The original kitchen door in our house is framed the same as all the other doors in the house: 7′ x 3′. The house is very compartmentalized, as it typically was back then, and we have been toying with the idea of trying to open up the kitchen a bit more to the rest of the house without disrupting the architectural flow too much. Below are some photos of the door frame and the hallway it sits in pre-renovation (kitchen door is on the left):
Boy I really don’t miss those laminate floors! You can see in the above photo on the right that there is a Tudor archway towards the end of the hall. There is also another Tudor archway with more intricate detailing at the beginning of the hallway that we opened up as part of the restoration not too long ago (before/after photo below):
We also have a large Tudor archway in our dining room (pre-reno photo below):
Since we didn’t plan on having a door to the kitchen, and we also wanted to open things up as much as we could while still keeping with the original design, we thought that it might be a neat idea to create a new 8 1/2′ x 3 1/2′ Tudor archway as the entrance to the kitchen. Since the doorway to the kitchen sits in a load-bearing wall this presented a few more challenges, but nothing that couldn’t be overcome with some careful planning and proper framing.

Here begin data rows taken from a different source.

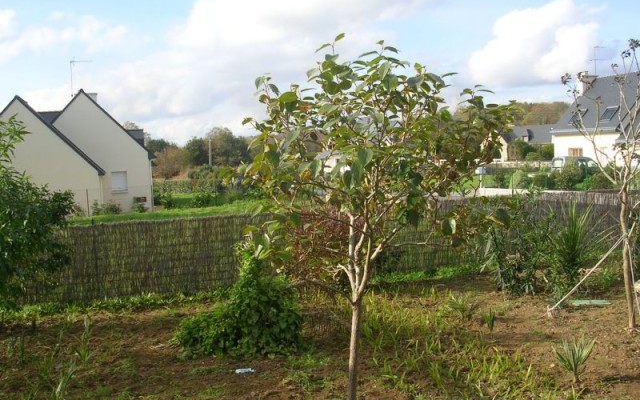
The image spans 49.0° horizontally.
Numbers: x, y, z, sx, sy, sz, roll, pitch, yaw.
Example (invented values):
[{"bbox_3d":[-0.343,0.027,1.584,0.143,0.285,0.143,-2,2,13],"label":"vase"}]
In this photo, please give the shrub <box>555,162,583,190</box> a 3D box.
[{"bbox_3d":[12.733,-1.153,36.000,1.420,1.550,1.350,0,4,19],"label":"shrub"}]

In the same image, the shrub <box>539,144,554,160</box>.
[{"bbox_3d":[29.014,-6.021,90.000,2.200,2.300,2.000,0,4,18],"label":"shrub"}]

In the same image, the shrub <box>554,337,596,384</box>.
[{"bbox_3d":[2.760,1.748,7.650,0.450,0.500,0.430,0,4,20],"label":"shrub"}]

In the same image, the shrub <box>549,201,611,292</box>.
[{"bbox_3d":[4.672,0.834,12.600,1.080,1.600,1.050,0,4,20],"label":"shrub"}]

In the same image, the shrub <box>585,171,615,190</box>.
[{"bbox_3d":[14.321,-0.948,36.000,1.500,1.150,1.400,0,4,22],"label":"shrub"}]

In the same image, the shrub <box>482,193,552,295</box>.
[{"bbox_3d":[3.542,0.780,12.600,1.280,1.760,1.100,-1,3,16],"label":"shrub"}]

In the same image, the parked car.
[{"bbox_3d":[19.760,-2.376,53.500,4.150,1.800,1.720,-2,3,-16],"label":"parked car"}]

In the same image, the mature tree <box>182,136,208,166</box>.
[{"bbox_3d":[-21.264,-8.113,120.000,4.500,5.600,4.400,-2,3,-10],"label":"mature tree"}]

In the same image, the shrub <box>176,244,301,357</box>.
[{"bbox_3d":[-1.137,1.374,9.800,1.700,1.400,1.350,-2,3,-7],"label":"shrub"}]

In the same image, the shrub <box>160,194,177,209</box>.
[{"bbox_3d":[-9.380,0.093,43.500,1.000,0.900,0.950,-2,3,-12],"label":"shrub"}]

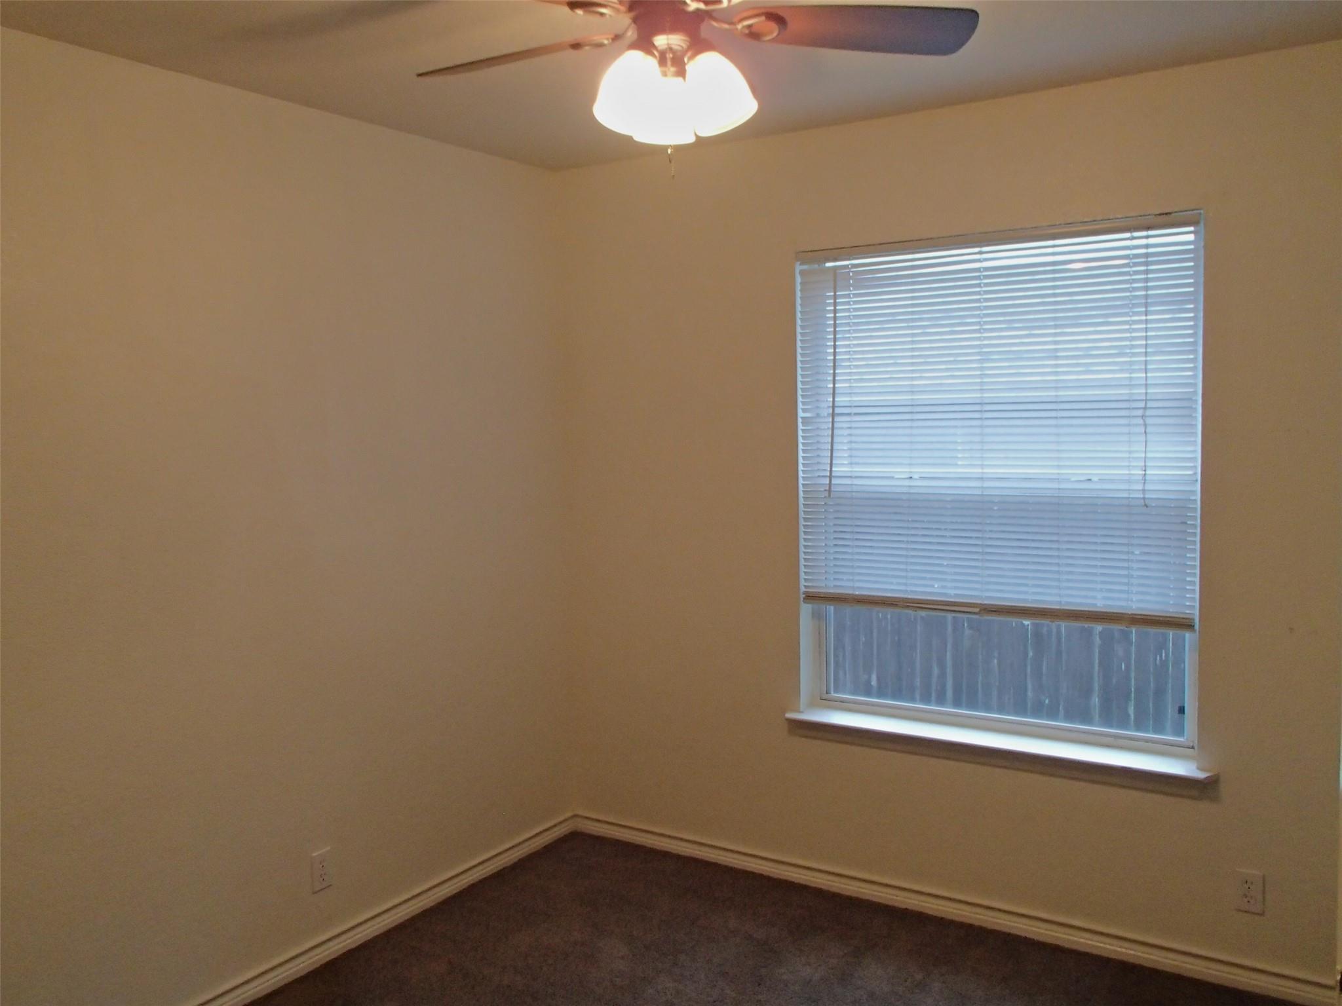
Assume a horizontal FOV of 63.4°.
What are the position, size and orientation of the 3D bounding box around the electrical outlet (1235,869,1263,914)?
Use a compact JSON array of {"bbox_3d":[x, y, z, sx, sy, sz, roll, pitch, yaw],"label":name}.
[{"bbox_3d":[1.541,1.035,2.888,0.071,0.114,0.010,2,6,33],"label":"electrical outlet"}]

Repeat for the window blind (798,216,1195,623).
[{"bbox_3d":[0.917,-0.221,3.205,1.170,1.122,0.040,2,6,33],"label":"window blind"}]

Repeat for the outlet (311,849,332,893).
[{"bbox_3d":[-1.011,1.068,3.149,0.010,0.114,0.071,2,6,33],"label":"outlet"}]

The first step was to take the load off of where the new archway would go. For this we used a 2 1/2″ x 4″ stud that we had pulled from another part of the house for a brace post, a new 2×10″ to span 3 joists in the ceiling, and a bottle jack. Photos from both sides below:
After taking the load off we removed the original rough opening and started framing in the new archway. Some of the studs that we pulled out for the new master bedroom closet were cut to become jack studs for the new arch, and we simply reused the original king studs from the doorway. For the load-bearing header we used new 2×10 lumber with 2x 1/2″ plywood sandwiched in-between so that we could get the full 4″ we needed to match the original full-dimension lumber. Below is a photo of the original rough opening after we removed it (on the left), and Papa Pope with the new beam (on the right).
When all was said and done we had a brand new 8 1/2′ x 3 1/2′ archway leading to the kitchen that really opens things up and should let a lot more light into the hallway. We’ll finish it similar to the archway leading into the hallway. Below is a photo from inside the kitchen (on the left), and from inside the hall (on the right). In the photo on the right you can see the original archway in the hall with the new archway to the kitchen on the left. Both will get rounded at their ends during the finishing stages to make them true Tudor arches.